Red Star

Mr Lincredible

Jeremy Lin

Mr Lincredible

Born in 1988, Lin grew up in Palo Alto, California. His basketball career has been anything but smooth sailing. When he graduated from Harvard in 2010 he didn’t make the NBA draft, later joining the Dallas Mavericks for their NBA Summer League team in Las Vegas. He only signed for the New York Knicks this year.

Why is he in the news?

This time last month, few outside New York knew who Lin was. Now the 6-foot-3-inch point guard is the NBA’s most talked-about player after leading the New York Knicks to a series of victories, starting with the New Jersey Nets on February 4. Li went on to top that effort with 38 points in a win over the LA Lakers last Friday, beating China’s most popular NBA player Kobe Bryant (see WiC17).

Images of Lin outperforming NBA veterans then went viral on the internet, including Chinese cyberspace. By the end of the Lakers game last Friday night, a Jeremy Lin page set up on Sina Weibo had more than 3 million Lin-related messages.
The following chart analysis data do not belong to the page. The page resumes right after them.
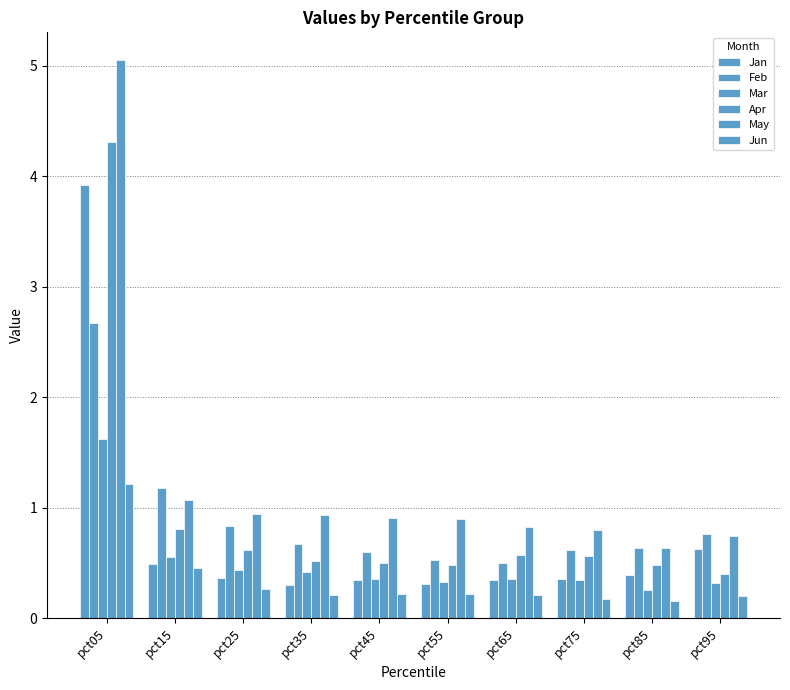

What is the spread (max minus min) of values at pct65?

0.6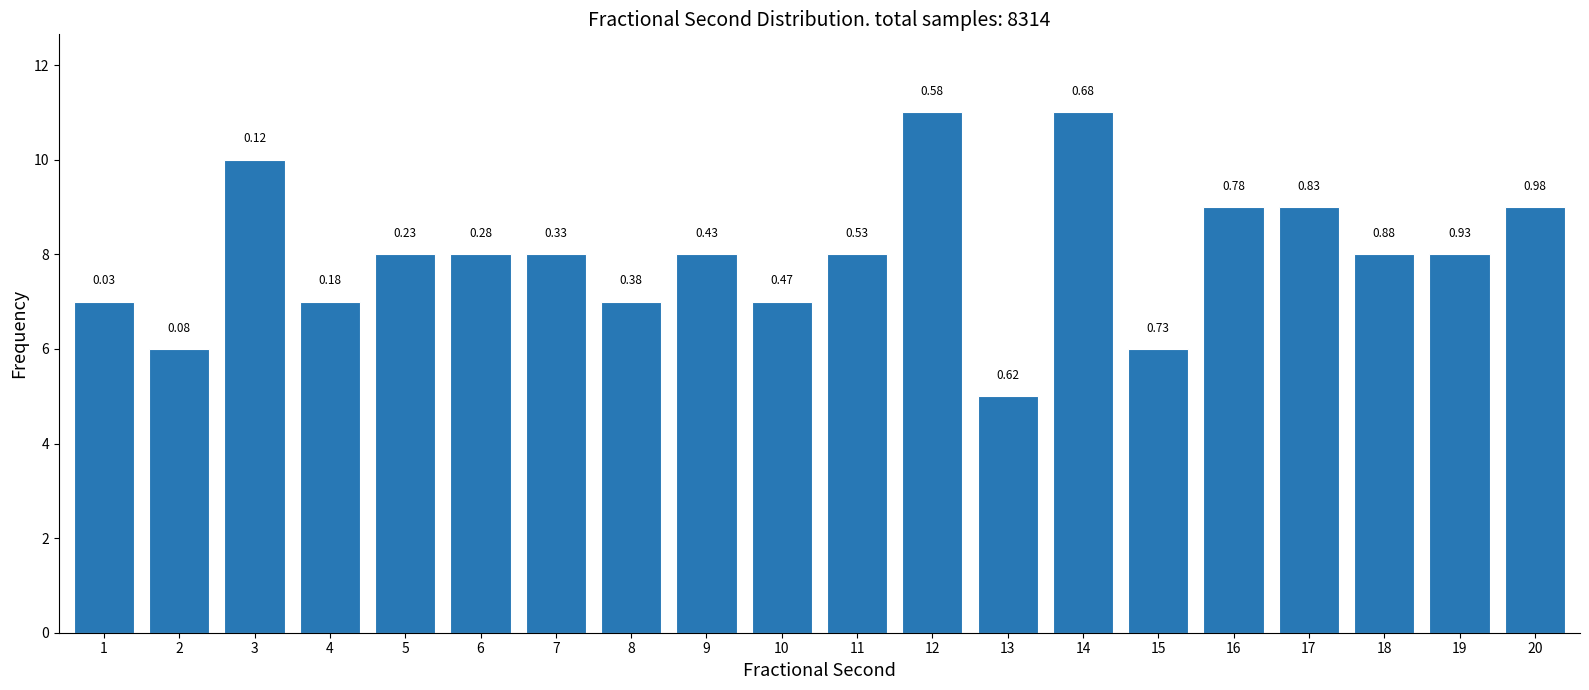

Are the bars horizontal?

No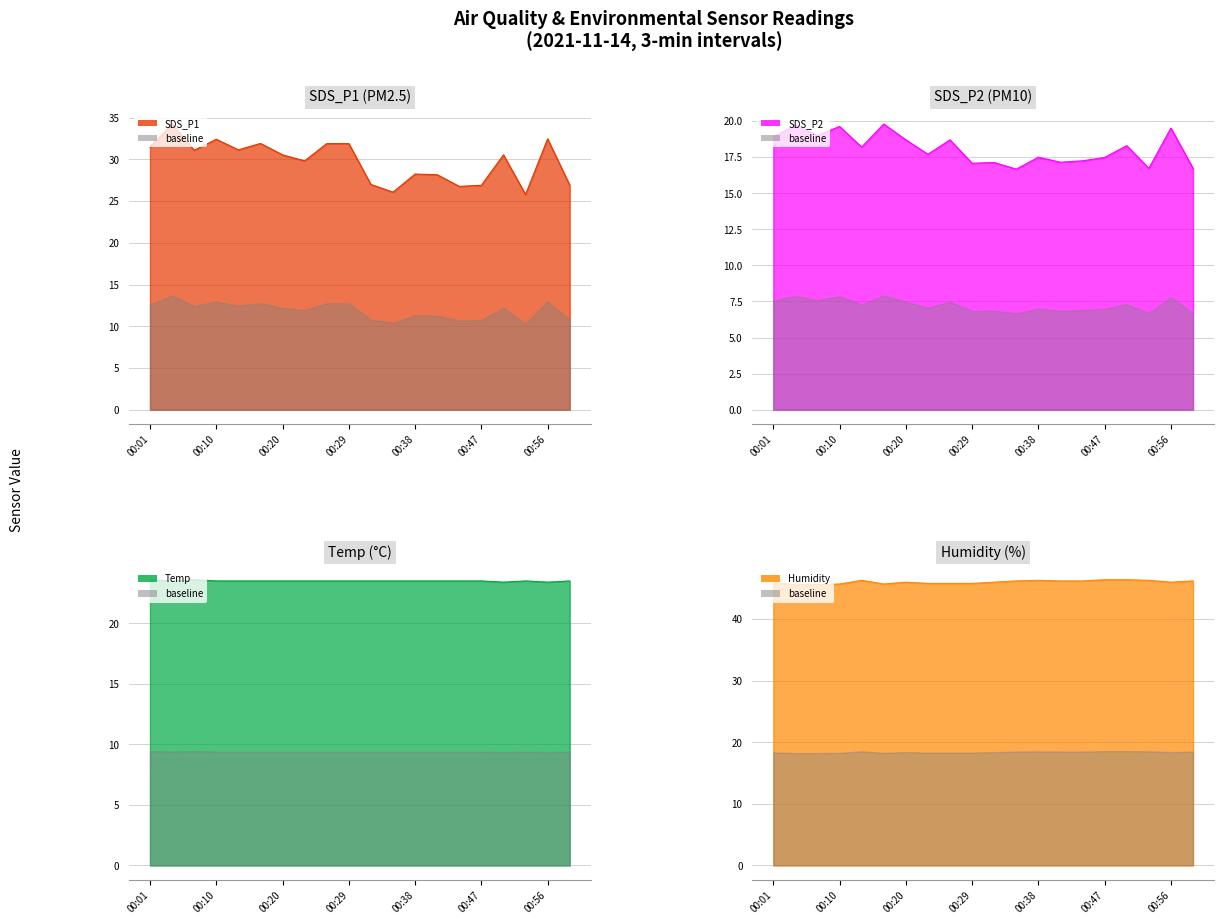

At which category does Humidity reach its first local peak?

00:13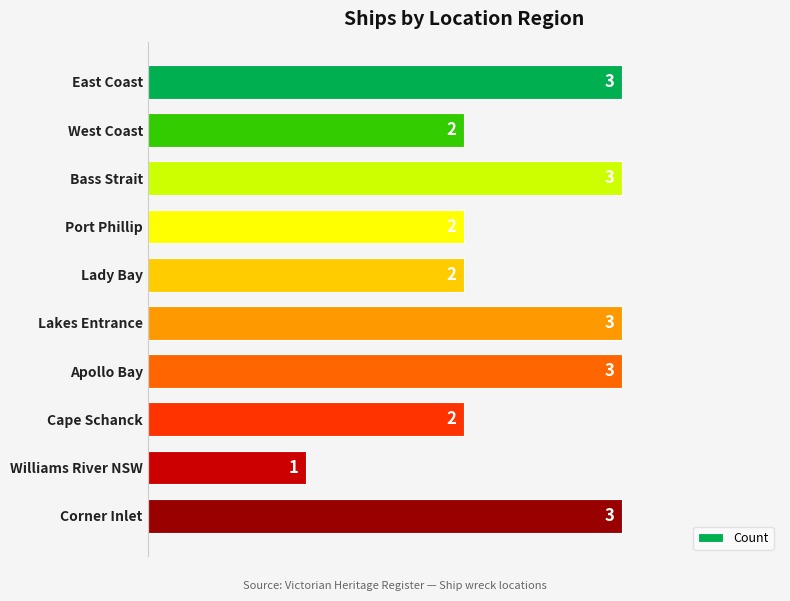

What is the minimum value shown in the chart?

1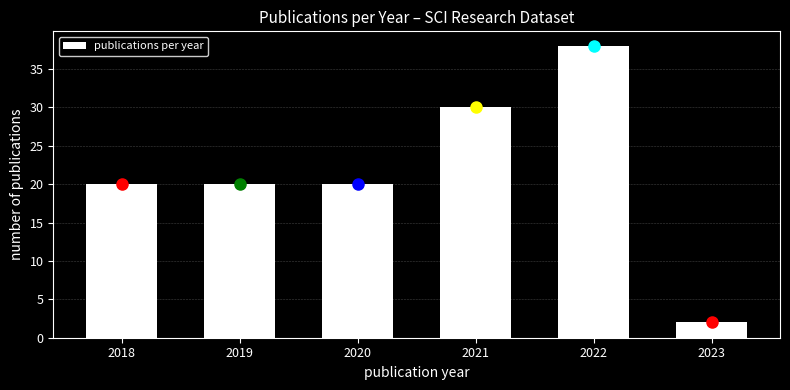

Reading left to right, list all the values displayed in this chart.

20	20	20	30	38	2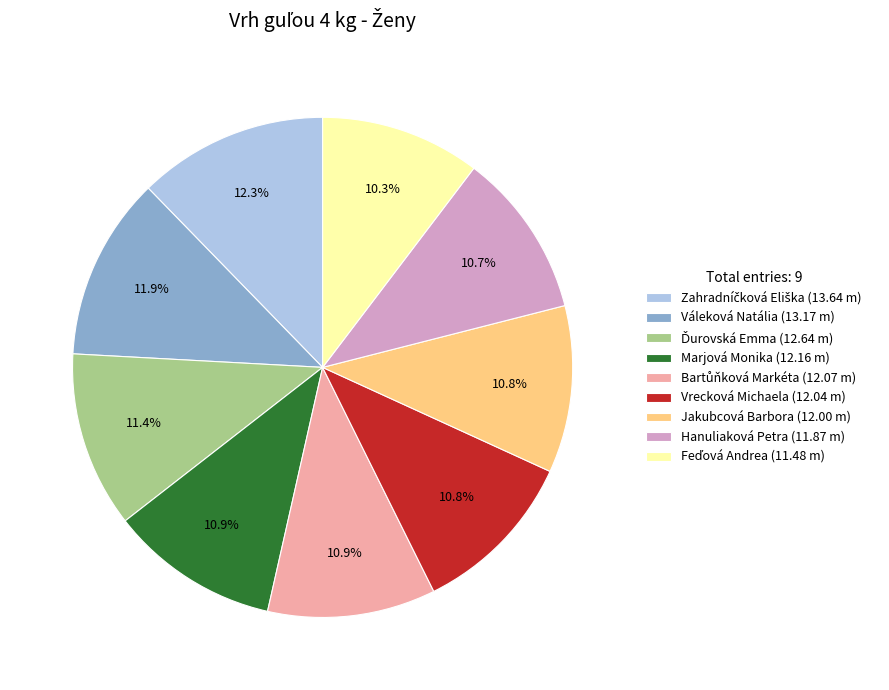

Is there a majority slice in this chart?

No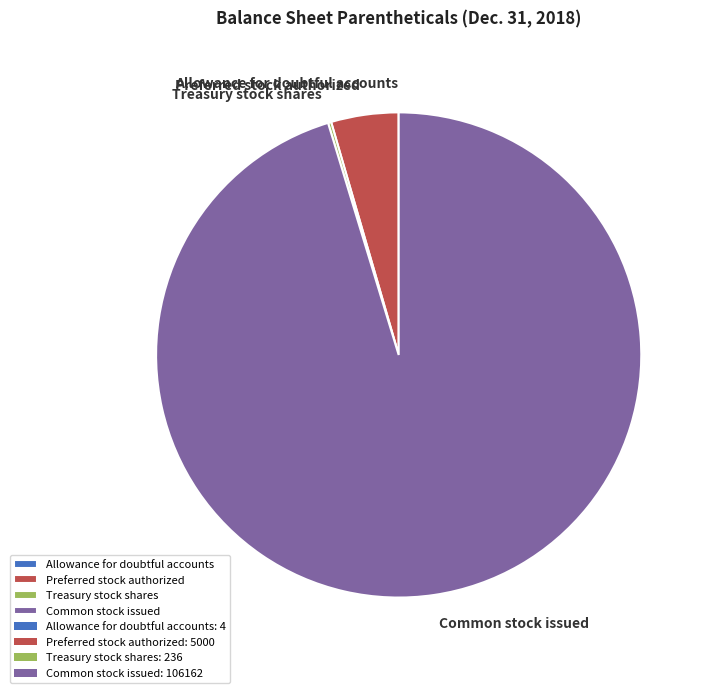

Is it true that Preferred stock authorized is 4% of the pie?

True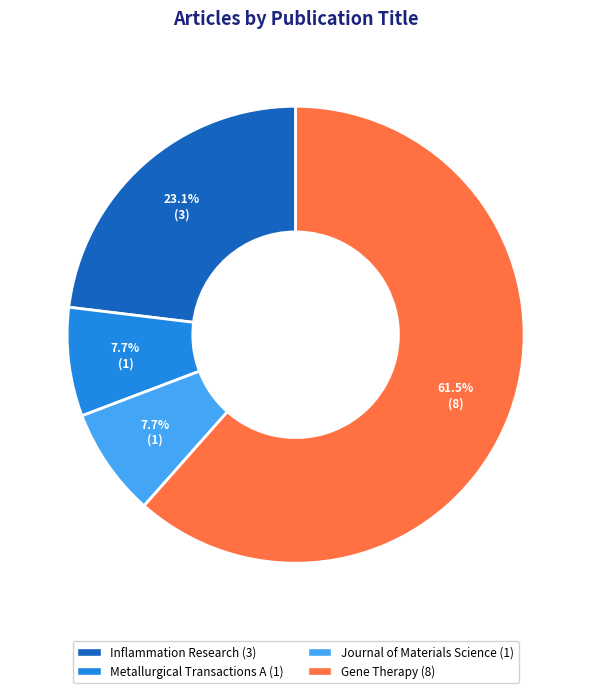

What is the total percentage of Journal of Materials Science and Inflammation Research?

30.8%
By this week, Lin also had almost a million followers on Sina’s microblogging service (versus just over 120,000 on Twitter).

That’s great news for the NBA which will have been looking for a way to maintain Chinese interest in the league since Yao Ming’s retirement last year.

Judging from comments on weibo, Lin may have done just that. “Nice. Since Yao Ming retired I haven’t watched much of the NBA, but now they have him – Go Lin Shuhao!” one netizen wrote. He wasn’t alone. Even former GE boss Jack Welch was excited enough to write on Twitter that Lin was “the most exciting thing to happen to the NBA since [Michael] Jordan.”

Is he Chinese, they ask?

Despite limited ties to the Chinese mainland (Lin was born in America to Taiwanese immigrants), his Chinese fans have been quick to grasp Lin’s ethnic roots. As China-based blogger Adam Minter has noted, among those now claiming a stronger connection to Lin is a Chinese basketball fan from Zhejiang province, ancestral home of Lin’s maternal grandmother.

Apparently Lin is now being called ‘the pride of Zhejiang’.